Last week, I was at Indian grocers and fresh bunches of gongura (sorrel leaves) were calling out to me from almost every other shopping cart. And, that's how a bunch of fresh gongura leaves found its way into my pantry too! Even better, I have a telugu family (from Andhra) who recently moved in next door. Now, do the math yourself!!
Gongura leaves, one of the quintessential ingredients of Andhra cuisine, is known for its sourness. Pickled gongura is the most popular version of all. Gongura comes in two varieties, green stemmed and red stemmed leaves. The red stemmed variety is more sour than the green stemmed ones. You could probably use less number of chillies, if using the green stemmed variety.
Thanks to my neighbor, she was kind enough to share this 'authentic' recipe with me. Gongura thogayal came out to be tangy, spicy and really very tasty as a rice mix. I loved it even more with curd rice. Use only dry jar and spoons for longer shelf life. Store it in the refrigerator and the thogayal can be used for upto a week.
Complexity - Simple
Prep time - 30 mins
Cook time - 30 mins
Serves - about a cup
Gongura leaves - 1 bunch (red stemmed variety)
Turmeric powder - 1/4 tsp
Mustard seeds - 1/2 tsp
Sesame oil - 1/2 - 3/4 cup
Hing - 1 small piece
Fenugreek seeds - 1.5 tsp
Coriander seeds - 2 tsp
Dry red chillies - 12-15 nos
Salt - 2-3 tsp
Separate gongura leaves from the stem; discard the stem. Wash the gongura leaves in running tap water and pat them dry using a kitchen towel.

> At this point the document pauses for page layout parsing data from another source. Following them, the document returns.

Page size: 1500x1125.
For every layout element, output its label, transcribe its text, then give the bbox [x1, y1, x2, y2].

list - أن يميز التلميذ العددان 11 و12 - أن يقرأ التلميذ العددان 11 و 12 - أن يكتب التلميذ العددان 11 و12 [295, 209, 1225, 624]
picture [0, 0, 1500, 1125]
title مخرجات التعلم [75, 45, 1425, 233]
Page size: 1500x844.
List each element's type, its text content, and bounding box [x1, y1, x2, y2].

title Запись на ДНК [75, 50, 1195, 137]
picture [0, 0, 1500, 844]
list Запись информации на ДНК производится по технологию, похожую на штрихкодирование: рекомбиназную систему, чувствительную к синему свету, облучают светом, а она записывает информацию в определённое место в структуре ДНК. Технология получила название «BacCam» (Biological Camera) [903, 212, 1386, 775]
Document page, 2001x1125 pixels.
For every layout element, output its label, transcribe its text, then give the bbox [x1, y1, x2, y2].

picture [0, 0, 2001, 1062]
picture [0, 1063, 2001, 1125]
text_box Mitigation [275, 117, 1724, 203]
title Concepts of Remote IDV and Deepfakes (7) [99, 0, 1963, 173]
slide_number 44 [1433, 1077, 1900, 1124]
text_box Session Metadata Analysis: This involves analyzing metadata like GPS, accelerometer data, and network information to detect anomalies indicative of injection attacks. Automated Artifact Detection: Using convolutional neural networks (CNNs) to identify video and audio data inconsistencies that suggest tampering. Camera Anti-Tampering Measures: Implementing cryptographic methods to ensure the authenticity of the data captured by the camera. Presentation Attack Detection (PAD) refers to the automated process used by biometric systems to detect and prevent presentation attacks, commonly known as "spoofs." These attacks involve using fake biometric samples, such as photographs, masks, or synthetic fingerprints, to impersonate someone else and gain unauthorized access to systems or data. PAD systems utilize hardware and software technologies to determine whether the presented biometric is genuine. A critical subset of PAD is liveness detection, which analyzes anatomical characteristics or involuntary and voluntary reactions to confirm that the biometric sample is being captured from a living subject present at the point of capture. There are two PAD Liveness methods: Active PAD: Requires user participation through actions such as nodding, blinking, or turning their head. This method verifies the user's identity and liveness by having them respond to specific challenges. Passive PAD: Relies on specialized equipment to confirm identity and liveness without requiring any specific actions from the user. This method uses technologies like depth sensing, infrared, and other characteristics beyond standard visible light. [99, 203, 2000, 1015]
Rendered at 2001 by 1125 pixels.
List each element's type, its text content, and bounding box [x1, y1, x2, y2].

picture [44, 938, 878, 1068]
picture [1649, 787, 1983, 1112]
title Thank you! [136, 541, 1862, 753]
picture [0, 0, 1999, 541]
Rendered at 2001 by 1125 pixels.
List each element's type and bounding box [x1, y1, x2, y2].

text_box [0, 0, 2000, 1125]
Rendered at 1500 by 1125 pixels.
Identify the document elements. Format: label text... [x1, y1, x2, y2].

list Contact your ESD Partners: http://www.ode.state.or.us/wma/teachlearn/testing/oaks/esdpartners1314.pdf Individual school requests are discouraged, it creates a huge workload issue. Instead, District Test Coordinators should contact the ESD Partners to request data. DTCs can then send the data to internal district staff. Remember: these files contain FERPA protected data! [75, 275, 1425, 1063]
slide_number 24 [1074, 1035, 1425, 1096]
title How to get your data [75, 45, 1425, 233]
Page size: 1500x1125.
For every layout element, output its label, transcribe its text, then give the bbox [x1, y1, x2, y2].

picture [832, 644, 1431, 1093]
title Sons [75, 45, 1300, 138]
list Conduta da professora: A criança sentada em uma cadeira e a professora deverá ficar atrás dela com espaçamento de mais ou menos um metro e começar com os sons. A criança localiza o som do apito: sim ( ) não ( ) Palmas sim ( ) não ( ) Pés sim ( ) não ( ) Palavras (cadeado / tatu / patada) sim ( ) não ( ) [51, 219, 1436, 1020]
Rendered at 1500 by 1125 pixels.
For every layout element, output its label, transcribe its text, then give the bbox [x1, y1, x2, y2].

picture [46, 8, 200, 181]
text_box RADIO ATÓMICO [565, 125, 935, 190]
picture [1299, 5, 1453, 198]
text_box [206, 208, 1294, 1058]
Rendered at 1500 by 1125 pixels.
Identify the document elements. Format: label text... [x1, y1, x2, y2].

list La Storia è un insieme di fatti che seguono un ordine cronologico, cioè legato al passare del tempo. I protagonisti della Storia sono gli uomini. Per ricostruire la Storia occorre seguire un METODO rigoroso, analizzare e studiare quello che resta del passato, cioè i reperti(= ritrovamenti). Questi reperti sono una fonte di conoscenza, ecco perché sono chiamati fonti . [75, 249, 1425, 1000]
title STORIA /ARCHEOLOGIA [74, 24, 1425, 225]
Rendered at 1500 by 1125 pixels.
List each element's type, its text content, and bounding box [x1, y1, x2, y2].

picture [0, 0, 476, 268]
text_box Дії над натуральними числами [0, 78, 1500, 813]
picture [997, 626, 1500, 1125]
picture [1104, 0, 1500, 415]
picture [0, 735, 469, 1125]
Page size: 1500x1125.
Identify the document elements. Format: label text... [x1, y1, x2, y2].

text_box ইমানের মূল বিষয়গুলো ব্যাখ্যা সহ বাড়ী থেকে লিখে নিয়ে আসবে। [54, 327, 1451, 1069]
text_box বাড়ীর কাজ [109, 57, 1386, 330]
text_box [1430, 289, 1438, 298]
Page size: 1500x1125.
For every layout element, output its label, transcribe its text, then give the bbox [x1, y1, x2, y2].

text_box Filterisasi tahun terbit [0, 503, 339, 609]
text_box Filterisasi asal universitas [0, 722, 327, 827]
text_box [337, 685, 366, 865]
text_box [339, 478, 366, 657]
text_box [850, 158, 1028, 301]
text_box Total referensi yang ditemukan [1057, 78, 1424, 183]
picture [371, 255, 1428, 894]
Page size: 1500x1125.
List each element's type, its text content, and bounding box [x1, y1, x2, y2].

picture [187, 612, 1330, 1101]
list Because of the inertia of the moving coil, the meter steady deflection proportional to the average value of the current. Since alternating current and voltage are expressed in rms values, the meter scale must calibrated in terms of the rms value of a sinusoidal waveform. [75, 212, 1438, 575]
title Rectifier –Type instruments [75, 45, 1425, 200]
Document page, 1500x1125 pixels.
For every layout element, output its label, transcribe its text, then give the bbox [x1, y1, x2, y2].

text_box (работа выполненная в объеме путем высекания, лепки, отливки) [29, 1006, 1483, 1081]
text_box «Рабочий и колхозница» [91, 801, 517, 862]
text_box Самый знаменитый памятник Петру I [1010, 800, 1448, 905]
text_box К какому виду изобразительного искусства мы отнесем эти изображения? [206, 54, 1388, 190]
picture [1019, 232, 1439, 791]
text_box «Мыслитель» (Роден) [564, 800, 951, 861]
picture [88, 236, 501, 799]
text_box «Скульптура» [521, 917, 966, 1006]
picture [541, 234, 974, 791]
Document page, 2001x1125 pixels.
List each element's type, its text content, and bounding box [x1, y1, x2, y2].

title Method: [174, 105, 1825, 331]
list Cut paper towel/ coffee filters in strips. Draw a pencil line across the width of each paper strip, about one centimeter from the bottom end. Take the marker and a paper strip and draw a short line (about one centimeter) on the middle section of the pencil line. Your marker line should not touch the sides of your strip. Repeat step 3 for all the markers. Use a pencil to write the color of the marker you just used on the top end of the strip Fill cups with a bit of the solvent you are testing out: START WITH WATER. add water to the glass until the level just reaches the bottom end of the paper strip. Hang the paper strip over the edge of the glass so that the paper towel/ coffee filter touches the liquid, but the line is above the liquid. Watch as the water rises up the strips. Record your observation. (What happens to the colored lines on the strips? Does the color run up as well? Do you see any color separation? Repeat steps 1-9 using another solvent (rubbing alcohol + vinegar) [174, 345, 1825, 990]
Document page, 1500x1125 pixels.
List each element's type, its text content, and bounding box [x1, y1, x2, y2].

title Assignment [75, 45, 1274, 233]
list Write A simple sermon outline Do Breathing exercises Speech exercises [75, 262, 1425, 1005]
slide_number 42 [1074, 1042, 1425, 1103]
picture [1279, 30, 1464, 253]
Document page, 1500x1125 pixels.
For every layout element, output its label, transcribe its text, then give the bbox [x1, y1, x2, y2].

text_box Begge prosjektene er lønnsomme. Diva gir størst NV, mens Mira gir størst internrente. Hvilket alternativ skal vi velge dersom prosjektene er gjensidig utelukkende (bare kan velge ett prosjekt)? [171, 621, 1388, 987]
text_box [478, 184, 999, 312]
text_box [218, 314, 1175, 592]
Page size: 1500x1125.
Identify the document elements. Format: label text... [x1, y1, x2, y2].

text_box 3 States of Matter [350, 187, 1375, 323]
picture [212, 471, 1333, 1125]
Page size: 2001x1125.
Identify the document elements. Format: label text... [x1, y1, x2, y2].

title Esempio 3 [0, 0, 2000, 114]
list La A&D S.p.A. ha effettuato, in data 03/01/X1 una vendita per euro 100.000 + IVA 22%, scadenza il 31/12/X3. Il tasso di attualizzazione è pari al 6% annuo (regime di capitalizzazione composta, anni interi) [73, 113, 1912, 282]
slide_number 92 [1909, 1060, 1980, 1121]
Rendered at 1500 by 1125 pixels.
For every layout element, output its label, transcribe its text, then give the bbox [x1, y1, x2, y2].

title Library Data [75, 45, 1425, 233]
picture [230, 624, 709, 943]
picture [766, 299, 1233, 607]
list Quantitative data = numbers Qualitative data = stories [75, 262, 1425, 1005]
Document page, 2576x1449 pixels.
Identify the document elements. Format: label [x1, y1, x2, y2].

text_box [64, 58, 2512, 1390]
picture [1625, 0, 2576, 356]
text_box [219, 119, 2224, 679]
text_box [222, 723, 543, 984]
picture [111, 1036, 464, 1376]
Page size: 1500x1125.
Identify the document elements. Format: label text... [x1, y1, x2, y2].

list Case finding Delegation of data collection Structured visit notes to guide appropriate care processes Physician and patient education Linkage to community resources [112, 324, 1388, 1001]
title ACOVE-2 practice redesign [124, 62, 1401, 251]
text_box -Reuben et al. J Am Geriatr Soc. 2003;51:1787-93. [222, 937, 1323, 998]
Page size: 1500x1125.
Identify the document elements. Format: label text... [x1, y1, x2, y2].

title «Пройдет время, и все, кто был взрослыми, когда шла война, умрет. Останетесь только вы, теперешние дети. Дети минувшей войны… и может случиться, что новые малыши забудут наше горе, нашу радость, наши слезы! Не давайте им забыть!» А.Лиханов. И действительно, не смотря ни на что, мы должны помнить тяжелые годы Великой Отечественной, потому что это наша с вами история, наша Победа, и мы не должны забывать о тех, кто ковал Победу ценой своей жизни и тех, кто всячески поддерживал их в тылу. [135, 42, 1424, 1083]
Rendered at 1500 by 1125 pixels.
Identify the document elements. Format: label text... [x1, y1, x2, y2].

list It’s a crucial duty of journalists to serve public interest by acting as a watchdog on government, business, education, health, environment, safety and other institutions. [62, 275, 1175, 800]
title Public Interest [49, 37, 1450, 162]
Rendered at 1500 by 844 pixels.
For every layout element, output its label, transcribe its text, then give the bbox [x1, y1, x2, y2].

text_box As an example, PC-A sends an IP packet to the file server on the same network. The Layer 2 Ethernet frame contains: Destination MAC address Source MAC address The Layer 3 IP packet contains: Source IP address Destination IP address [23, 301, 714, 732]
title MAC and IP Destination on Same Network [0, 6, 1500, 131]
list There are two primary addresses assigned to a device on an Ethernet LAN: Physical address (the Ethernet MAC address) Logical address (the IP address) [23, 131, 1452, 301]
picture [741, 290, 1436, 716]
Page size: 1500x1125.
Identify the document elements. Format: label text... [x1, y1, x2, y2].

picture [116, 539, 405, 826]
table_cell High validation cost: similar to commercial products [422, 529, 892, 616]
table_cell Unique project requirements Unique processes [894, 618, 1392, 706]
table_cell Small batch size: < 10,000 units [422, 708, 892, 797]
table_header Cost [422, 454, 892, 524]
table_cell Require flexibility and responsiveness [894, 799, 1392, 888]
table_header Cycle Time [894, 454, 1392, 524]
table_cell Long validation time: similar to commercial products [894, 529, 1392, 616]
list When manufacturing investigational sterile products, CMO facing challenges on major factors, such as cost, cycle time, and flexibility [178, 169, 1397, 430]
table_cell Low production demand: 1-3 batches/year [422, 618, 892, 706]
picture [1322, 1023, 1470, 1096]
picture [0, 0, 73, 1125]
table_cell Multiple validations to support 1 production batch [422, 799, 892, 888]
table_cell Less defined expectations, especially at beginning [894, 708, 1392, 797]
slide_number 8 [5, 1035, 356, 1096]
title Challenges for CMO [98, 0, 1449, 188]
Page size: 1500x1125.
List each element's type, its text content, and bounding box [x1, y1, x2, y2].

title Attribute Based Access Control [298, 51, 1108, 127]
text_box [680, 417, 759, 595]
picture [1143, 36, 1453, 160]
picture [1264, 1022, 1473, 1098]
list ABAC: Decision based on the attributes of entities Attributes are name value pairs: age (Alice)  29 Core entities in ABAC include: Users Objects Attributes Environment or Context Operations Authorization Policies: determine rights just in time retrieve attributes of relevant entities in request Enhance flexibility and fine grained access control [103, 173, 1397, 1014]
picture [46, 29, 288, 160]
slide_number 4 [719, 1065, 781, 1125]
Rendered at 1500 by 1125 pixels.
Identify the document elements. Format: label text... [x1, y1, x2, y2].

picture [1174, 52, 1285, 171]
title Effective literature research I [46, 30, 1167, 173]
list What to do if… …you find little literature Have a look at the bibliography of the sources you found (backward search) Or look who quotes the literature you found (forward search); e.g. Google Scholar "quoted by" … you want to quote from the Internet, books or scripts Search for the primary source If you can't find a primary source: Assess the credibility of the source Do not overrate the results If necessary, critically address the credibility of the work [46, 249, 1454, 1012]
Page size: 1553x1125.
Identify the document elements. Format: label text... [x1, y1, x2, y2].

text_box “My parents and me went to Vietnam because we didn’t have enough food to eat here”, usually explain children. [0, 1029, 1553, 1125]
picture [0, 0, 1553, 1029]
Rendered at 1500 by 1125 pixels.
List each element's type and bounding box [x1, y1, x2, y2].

In a pan, heat a tsp of sesame oil, and roast hing, fenugreek seeds, coriander seeds, dry red chillies until crisp. Let it cool completely. When cooled, grind everything together into fine powder (do not add water).
In the same pan, add 1/4 cup of sesame oil and when hot, add the dried sorrel leaves, turmeric powder, salt and saute until the color changes and the leaves turns soft & mushy.
Add the powdered spices and mix & mash it up with the leaves to thogayal consistency with the back of a ladle.
In the meanwhile, heat a tsp of oil, splutter mustard seeds and mix it with the thogayal. Heat rest of the oil and add that to the thogayal too.
Spicy, tangy, tasty rice mix is ready for use!
- Don't fret at the number of red chillies used (just as I did when I got the recipe). You need them all to counter the tanginess of sorrel leaves.
- If you don't dry the sorrel leaves before frying, the oil might splatter as soon as you put the leaves into the oil.
- More the oil, better the taste and shelf life of the thogayal.
- Only sesame oil can bring out the authentic taste of the thogayal.